There is an option for calculating the point-by-point standard error (SEM) of the mean across the ERPsets. This provides the SEM across ERPsets at each time point. In other words, for each ERPset, we find the voltage at a given time point for a given bin and channel, and we compute the SEM [SD ÷ sqrt(number of ERPsets)]. If the point-by-point SEM across trials was computed at the [time of averaging, that information is discarded and replaced with this new SEM information. Whereas the point-by-point SEM across trials that can be calculated at the time of averaging reflects the data quality at that time point, the point-by-point SEM across ERPsets calculated here reflects both the data quality and true differences among ERPsets (e.g., true differences in amplitude across participants that would be present even with an infinite number of trials).

If data quality metrics such as the standardized measurement error were computed when the ERPsets were created (e.g., at the time of averaging), it is possible to compute aggregate measures of data quality across the ERPsets when the grand average of the waveforms is computed by checking Compute data quality measures.

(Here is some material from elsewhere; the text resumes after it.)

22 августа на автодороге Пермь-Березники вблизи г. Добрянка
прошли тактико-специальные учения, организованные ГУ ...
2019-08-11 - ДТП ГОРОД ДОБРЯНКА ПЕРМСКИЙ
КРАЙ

By default, these measures will be computed as the root mean square (RMS) across whatever data quality measures exist in the ERPsets. Note that the data quality measures can be combined only if the same measures exist in all ERPsets being combined.

The process of aggregating values across ERPsets can be customized by selecting custom combo and clicking the Set custom DQ combo button, which brings up the window shown in the screenshot below. This window shows the existing data quality measures in the input ERPsets (upper left) and lists the methods than can be used to combine them for the output ERPset (upper right). You simply select a measure and a combination method and then click the Add this button.

The simplest way to combine data quality metrics is to simply take the mean of the values across the input ERPsets (Pool ERPSETs: mean GrandAvg combine). In many cases, however, it is better to combine them by taking the Root Mean Square (RMS) of the values (Pool ERPSETs: RMS GrandAvg combine). Using RMS rather than the mean gives you a better idea of how the single-participant data quality will impact the variability in your amplitude or latency measurements across participants, your effect sizes, and your statistical power (see our original paper describing the standardized measurement error).